▶ **Your objective**
Convert the data below into a JSON list of strings with one string per line, skipping blank lines and leaving out the pictures.

▶ **Input data**
——————————
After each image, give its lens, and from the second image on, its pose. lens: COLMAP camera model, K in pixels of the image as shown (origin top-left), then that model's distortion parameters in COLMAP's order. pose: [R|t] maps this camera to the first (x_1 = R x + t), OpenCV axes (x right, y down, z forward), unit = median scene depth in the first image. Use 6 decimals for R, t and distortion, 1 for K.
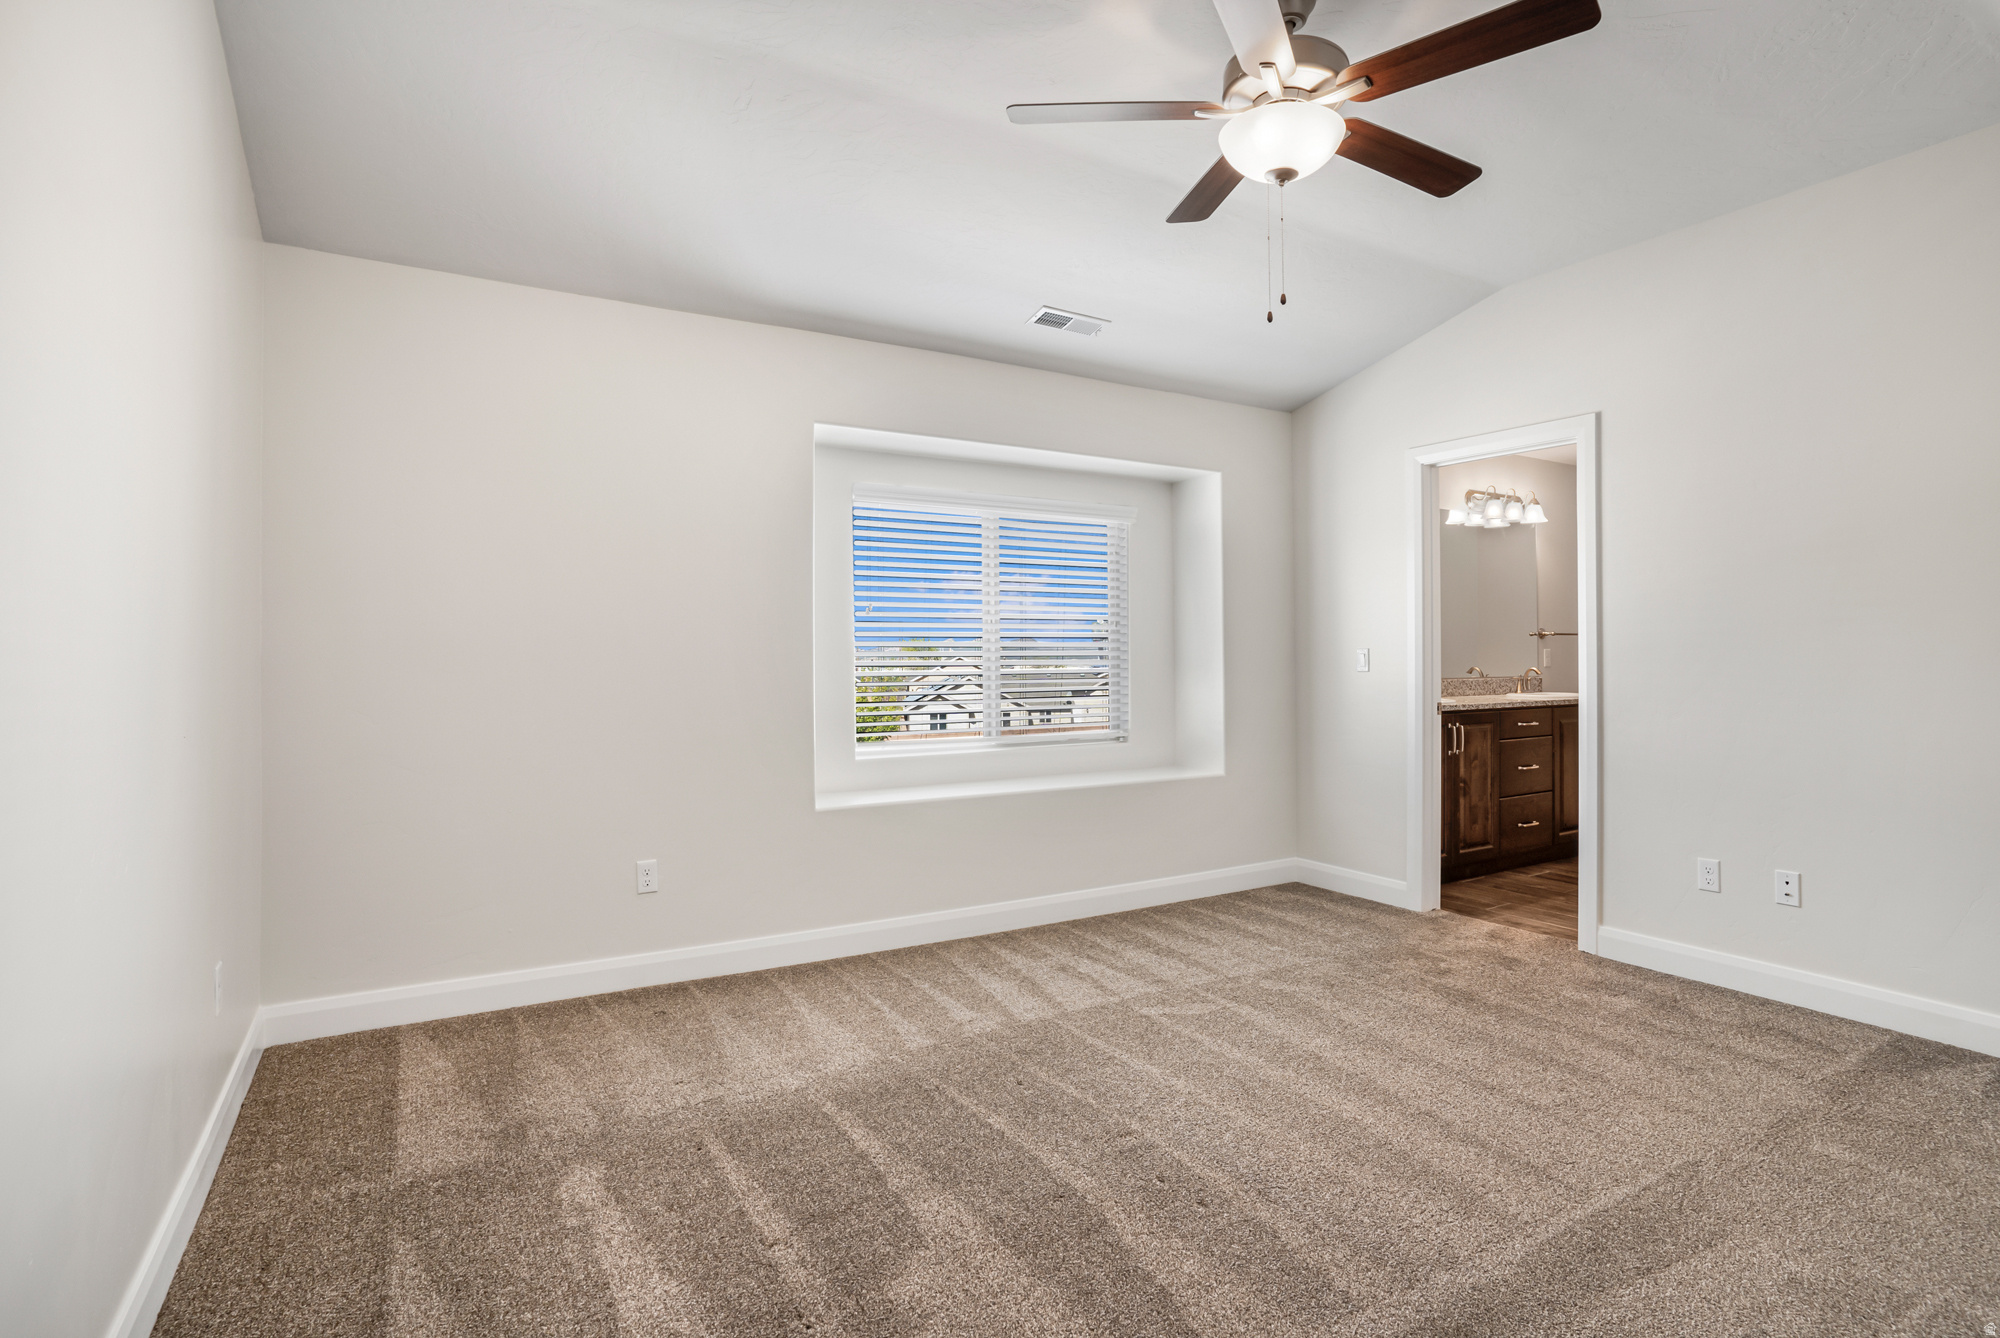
lens RADIAL K [[1016.2, 0, 1003.8], [0, 1016.2, 656.5], [0, 0, 1]] dist [-0.056376, 0.019678]
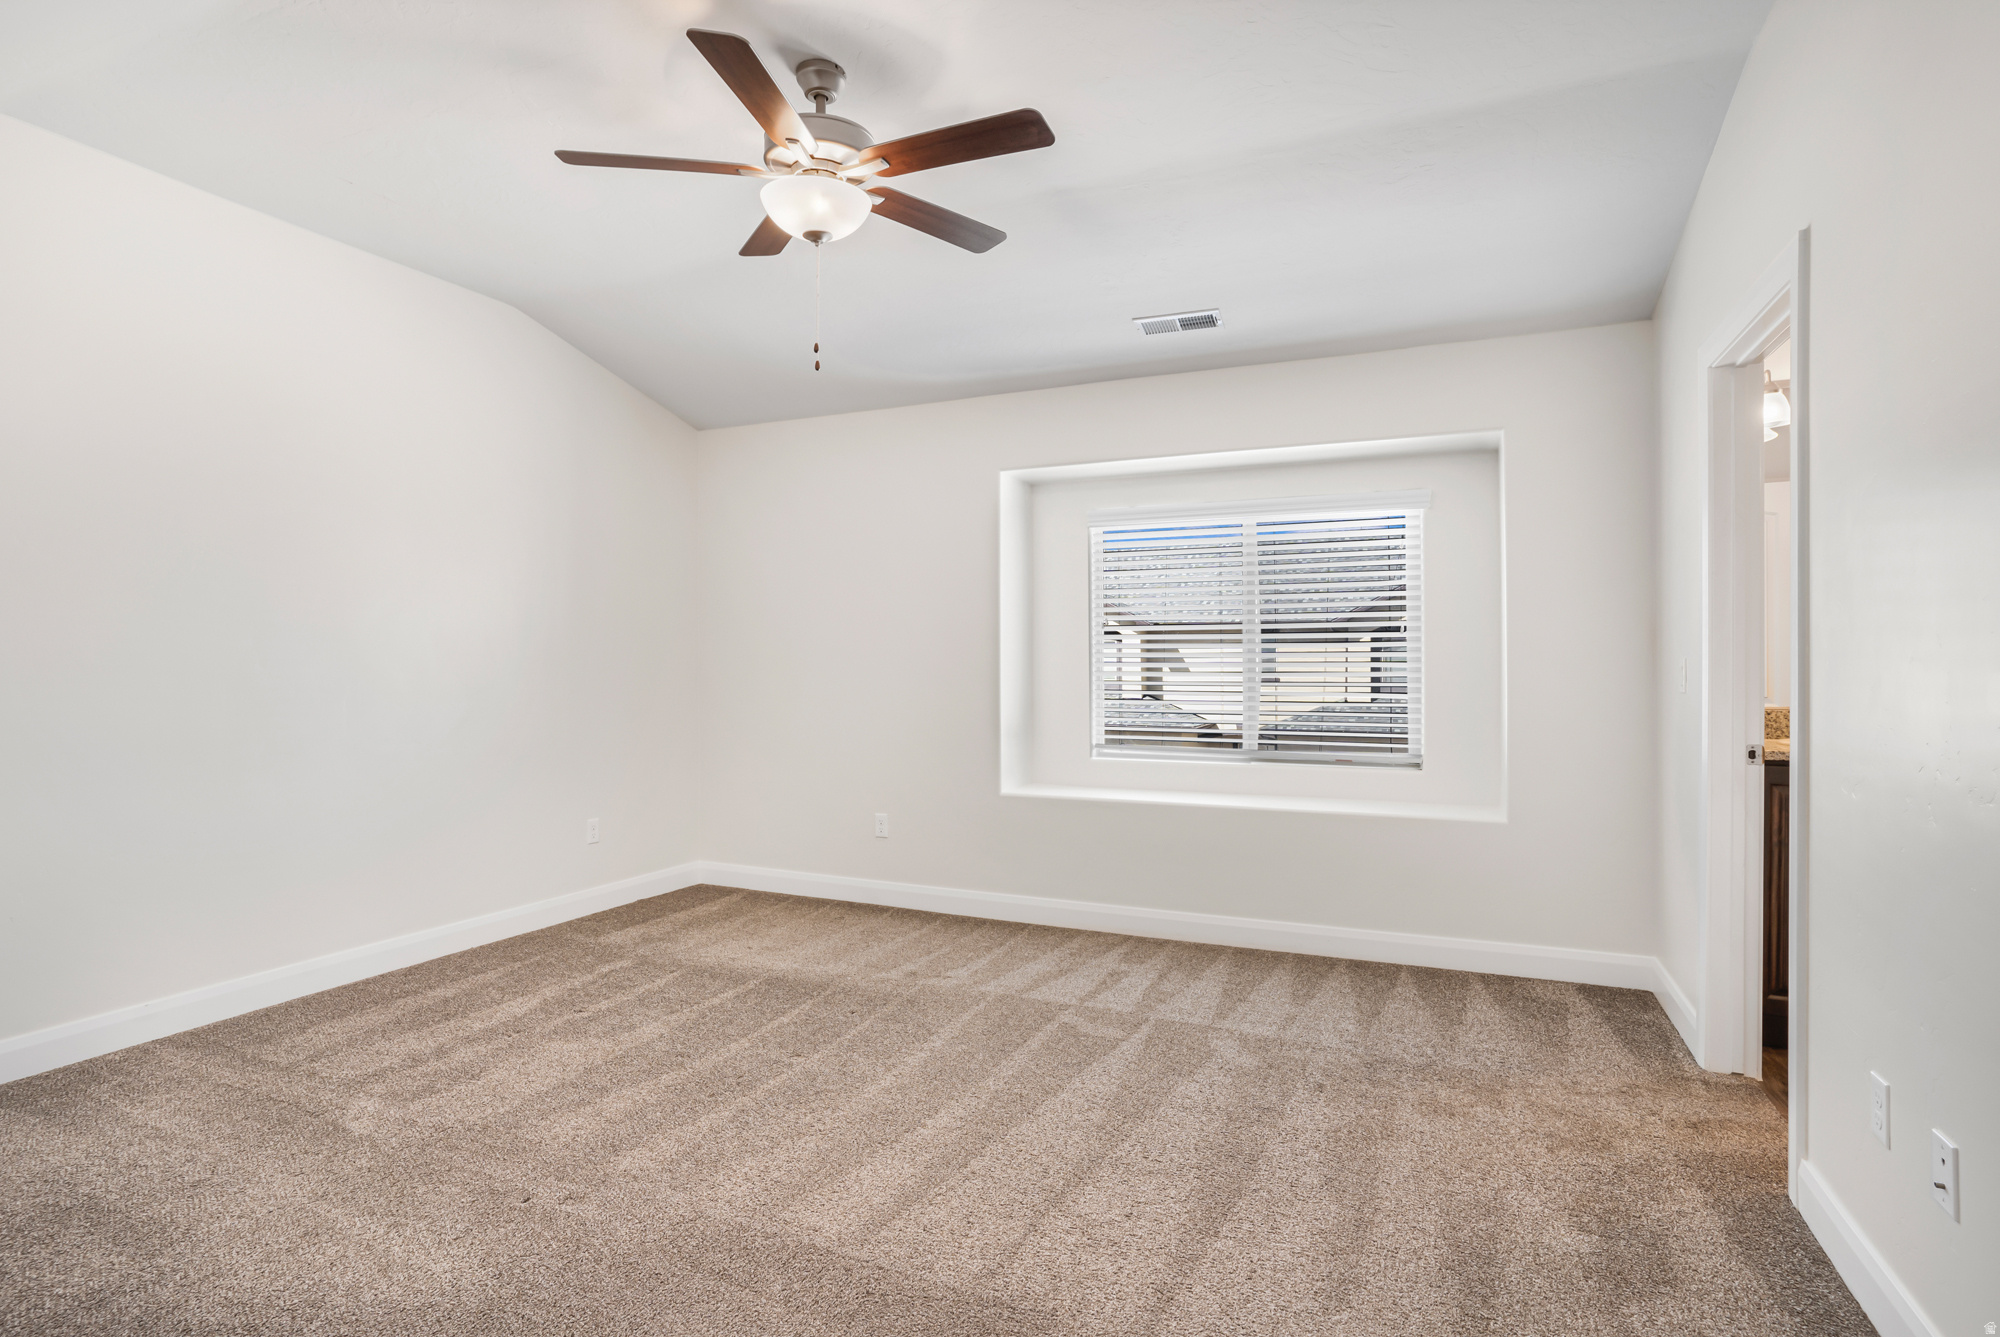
lens RADIAL K [[1016.2, 0, 1000.2], [0, 1016.2, 673.8], [0, 0, 1]] dist [-0.056376, 0.019678]
pose [[0.558192, 0.008308, -0.829671, 0.871867], [-0.002458, 0.999962, 0.008359, -0.001180], [0.829708, -0.002627, 0.558191, 0.353280]]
——————————
▶ **Solution for this exercise**
[
  "After each image, give its lens, and from the second image on, its pose. lens: COLMAP camera model, K in pixels of the image as shown (origin top-left), then that model's distortion parameters in COLMAP's order. pose: [R|t] maps this camera to the first (x_1 = R x + t), OpenCV axes (x right, y down, z forward), unit = median scene depth in the first image. Use 6 decimals for R, t and distortion, 1 for K.",
  "lens RADIAL K [[1016.2, 0, 1003.8], [0, 1016.2, 656.5], [0, 0, 1]] dist [-0.056376, 0.019678]",
  "lens RADIAL K [[1016.2, 0, 1000.2], [0, 1016.2, 673.8], [0, 0, 1]] dist [-0.056376, 0.019678]",
  "pose [[0.558192, 0.008308, -0.829671, 0.871867], [-0.002458, 0.999962, 0.008359, -0.001180], [0.829708, -0.002627, 0.558191, 0.353280]]"
]